Gerginlik, kendisini çarpık yüz ifadesiyle gördüğü bir imajı tetikler ve herkese bu şekilde gözükmeye başladığına inanır. Bu inancıyla beraber kaygı belirtileri daha da artar. Oysa arkadaşlarından çoğu yüzünde herhangi bir gerilim fark etmemişlerdir.

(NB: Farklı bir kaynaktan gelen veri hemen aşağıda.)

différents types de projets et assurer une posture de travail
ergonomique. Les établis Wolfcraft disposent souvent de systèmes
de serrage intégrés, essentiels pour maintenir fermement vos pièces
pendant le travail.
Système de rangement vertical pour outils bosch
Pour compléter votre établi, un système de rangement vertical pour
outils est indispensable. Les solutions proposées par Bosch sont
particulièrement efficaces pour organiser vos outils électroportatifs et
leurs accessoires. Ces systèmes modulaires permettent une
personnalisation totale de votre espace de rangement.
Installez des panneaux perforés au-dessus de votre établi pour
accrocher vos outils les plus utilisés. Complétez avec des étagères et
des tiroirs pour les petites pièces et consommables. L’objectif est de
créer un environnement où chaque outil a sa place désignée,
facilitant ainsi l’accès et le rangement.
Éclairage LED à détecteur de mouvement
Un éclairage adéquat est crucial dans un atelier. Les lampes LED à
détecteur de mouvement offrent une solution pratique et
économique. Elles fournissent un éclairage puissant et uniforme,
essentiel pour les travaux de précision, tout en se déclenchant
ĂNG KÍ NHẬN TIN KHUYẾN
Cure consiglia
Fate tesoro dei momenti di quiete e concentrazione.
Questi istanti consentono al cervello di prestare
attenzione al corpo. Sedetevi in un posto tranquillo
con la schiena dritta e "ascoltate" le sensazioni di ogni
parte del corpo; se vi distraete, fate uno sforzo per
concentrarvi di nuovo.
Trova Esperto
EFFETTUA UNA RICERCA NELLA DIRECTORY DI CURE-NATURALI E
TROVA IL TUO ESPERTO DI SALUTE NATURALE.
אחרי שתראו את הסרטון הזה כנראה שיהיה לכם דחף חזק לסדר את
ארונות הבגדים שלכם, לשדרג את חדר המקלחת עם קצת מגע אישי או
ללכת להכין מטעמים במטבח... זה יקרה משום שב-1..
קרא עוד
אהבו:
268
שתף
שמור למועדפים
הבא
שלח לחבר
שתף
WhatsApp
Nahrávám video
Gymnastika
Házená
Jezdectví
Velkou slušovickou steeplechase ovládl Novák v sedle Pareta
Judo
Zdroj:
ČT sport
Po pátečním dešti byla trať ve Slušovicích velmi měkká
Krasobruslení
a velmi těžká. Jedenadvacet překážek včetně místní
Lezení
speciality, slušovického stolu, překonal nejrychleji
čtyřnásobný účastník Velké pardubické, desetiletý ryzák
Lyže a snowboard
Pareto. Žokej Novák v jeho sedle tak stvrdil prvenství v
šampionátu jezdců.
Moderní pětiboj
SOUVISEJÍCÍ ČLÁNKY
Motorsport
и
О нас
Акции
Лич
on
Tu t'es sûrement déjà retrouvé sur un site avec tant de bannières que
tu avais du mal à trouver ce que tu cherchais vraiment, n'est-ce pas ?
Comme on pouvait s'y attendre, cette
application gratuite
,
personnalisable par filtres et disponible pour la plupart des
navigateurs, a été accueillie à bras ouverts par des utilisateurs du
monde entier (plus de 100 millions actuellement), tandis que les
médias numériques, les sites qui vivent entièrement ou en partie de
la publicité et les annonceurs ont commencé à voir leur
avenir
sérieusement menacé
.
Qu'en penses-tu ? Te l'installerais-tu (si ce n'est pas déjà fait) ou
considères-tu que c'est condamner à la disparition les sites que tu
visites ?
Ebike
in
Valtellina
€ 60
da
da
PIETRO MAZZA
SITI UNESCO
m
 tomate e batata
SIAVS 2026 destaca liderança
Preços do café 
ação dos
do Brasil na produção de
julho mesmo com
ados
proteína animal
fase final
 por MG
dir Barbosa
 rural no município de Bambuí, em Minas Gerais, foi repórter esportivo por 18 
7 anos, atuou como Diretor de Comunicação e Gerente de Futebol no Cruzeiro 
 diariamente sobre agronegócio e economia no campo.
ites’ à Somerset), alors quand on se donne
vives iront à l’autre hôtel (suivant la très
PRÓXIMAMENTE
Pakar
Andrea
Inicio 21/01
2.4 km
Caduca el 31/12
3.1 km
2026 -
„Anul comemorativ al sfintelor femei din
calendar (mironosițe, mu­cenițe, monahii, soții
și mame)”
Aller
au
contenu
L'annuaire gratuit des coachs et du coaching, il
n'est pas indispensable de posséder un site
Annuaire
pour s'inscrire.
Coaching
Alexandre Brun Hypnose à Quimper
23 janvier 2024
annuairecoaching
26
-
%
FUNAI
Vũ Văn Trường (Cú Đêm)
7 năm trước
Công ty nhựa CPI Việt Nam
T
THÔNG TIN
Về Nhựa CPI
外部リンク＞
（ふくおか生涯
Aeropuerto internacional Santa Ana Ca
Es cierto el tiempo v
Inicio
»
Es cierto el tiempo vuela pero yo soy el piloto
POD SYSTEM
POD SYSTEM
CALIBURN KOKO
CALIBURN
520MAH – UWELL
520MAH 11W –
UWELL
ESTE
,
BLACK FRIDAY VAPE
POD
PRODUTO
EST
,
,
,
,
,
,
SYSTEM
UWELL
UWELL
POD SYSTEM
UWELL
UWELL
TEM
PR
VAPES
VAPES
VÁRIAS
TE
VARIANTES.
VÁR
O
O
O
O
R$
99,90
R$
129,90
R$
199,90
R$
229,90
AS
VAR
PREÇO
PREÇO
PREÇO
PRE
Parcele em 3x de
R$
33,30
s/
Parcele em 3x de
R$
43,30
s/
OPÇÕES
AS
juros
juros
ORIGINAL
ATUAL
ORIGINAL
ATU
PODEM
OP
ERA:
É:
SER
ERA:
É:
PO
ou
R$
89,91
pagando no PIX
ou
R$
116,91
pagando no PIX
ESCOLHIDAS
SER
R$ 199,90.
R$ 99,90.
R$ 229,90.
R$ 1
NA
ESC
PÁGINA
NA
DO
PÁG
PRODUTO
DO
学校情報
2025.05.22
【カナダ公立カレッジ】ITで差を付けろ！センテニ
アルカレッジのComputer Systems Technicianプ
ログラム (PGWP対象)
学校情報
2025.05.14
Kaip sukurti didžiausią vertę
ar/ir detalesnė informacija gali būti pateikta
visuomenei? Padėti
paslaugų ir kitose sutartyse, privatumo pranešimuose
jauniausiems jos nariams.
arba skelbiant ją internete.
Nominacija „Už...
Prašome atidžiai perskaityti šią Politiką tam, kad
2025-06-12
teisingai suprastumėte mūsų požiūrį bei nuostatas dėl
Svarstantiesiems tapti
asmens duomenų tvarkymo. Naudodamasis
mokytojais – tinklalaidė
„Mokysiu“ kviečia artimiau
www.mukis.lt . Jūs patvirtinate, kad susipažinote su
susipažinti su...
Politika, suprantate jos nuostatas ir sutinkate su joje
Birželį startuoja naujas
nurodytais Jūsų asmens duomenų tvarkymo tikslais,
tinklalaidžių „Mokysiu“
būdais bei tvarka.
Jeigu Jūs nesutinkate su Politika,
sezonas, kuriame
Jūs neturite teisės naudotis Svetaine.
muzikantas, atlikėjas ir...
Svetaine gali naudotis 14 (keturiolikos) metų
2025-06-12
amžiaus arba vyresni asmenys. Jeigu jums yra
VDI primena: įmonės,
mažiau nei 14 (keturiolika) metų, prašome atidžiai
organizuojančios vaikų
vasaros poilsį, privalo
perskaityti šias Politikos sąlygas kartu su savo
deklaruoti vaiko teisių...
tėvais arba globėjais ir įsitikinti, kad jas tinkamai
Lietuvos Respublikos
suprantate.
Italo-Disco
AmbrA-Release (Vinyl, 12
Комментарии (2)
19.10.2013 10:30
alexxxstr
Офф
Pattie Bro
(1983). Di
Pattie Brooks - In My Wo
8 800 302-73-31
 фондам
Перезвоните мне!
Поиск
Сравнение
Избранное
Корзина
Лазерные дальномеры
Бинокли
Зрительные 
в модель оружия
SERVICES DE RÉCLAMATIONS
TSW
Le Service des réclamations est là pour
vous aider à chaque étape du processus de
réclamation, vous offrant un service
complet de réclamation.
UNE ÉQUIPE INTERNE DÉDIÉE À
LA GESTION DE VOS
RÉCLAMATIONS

Sosyal Fobisi Olan Kişilerin Kaçındığı Yaygın Sosyal Ortamlar

Hazırlıksız yapılan konuşmalar
Bir iş yaparken başkası tarafından izlenme
Seyirci önünde hareket, gösteri ya da konuşma yapmak
Başkaları içerideyken bir odaya girmek
Toplu taşıma araçlarında ineceği durağı şoföre haber vermek
Umumi yerlerde yemek yemek
Çok tanımadığı birinin gözlerinin içine bakarak konuşmak
Çok iyi tanımadığı birine fikir ayrılığı ya da hoşnutsuzluğunu belirtmek
Yabancılarla tanışmak

Otorite olarak algılanan  kişilerle iletişim kurmak

Sosyal fobisi olan bir kişi ya bu ortamlardan bulunmaktan kaçınır ya da bu ortamlarda bulunurken kaygılarını kontrol etmek ve kendilerini daha güvende hissetmek için ‘güvenlik davranışları’ denilen belirli davranışlarda bulunurlar.

Güvenlik davranışları sosyal kaygısı olan kişilerin sosyal ortamda korktukları senaryonun ( çoğunlukla felaketleştirilmiş bir senaryo) başlarına gelmemesi için başvurdukları davranışlardır.

Kaçınma ve güvenlik davranışları kısa vadede kaygılarını azaltmalarına yardımcı olsa da ne yazık ki uzun vade de belirtilerinin daha da kronikleşmesini sağlar.

Çünkü kişi korktuğu ortamlardan kaçındığında aslında zihninden geçen felaket senaryolarının gerçekleşmediğine dair deneyimleri yaşamamış olur ve güvenlik davranışları devam ettiği sürece de görece daha az kaygılandıkları bir durumun nedenini güvenlik davranışlarına atfederler. Düşüncelerinin içerdiği hatalarla yüzleşme fırsatını kaçırmış olurlar.

Güvenlik Davranışlarına Örnekler
  • Ne konuşacağını zihninde tasarlamak, kelimeleri seçmek
  • Yavaş, sessiz yada çok hızlı konuşmak
  • Kendinden ve duygularından bahsetmemek, görüşlerini ifade etmemek
  • Güvenli bir kişiye ya da yere yapışmak
  • Sosyal ortamlarda bulunduğunda sürekli kaçış yolunu gözlemek
  • Ortama tam anlamıyla dahil olmamak, dışarıda kalmak, pasif bir rol üstlenmek.

Özetle, sosyal fobinin oluşumunda ve devam etmesinde kişinin inanç sistemlerinin ve düşünme alışkanlıklarının kritik bir önemi vardır. Bu kişiler sosyal performanslarını olduğundan daha ‘kötü’ ve kaygı belirtilerinin gözlenebilir yönlerini olduğundan daha fazla değerlendirirler.

Çevrelerindeki insanların tepkilerini öyle olmasa da olumsuz olarak algılamaya daha eğilimlidirler, kendilerine yapılan yapıcı yöndeki  geribildirimleri olumsuz  bir eleştiri olarak algılar ve geçmişi düşündüklerinde olumsuz sosyal geribildirimleri daha fazla hatırlarlar.

Sosyal fobi belirtilerinin kronikleşmesinde bu inanç sistemleri kadar kişilerin kaygılarını kontrol etmek için başvurdukları güvenlik ve kaçınma davranışları da rol sahibidir. Sosyal fobinin psikoterapisinde bu inanç sistemlerinin yerine daha gerçekçi ve işlevsel inançlar geliştirilmesi, kaçınma ve güvenlik davranışlarının azaltılması hedeflenir.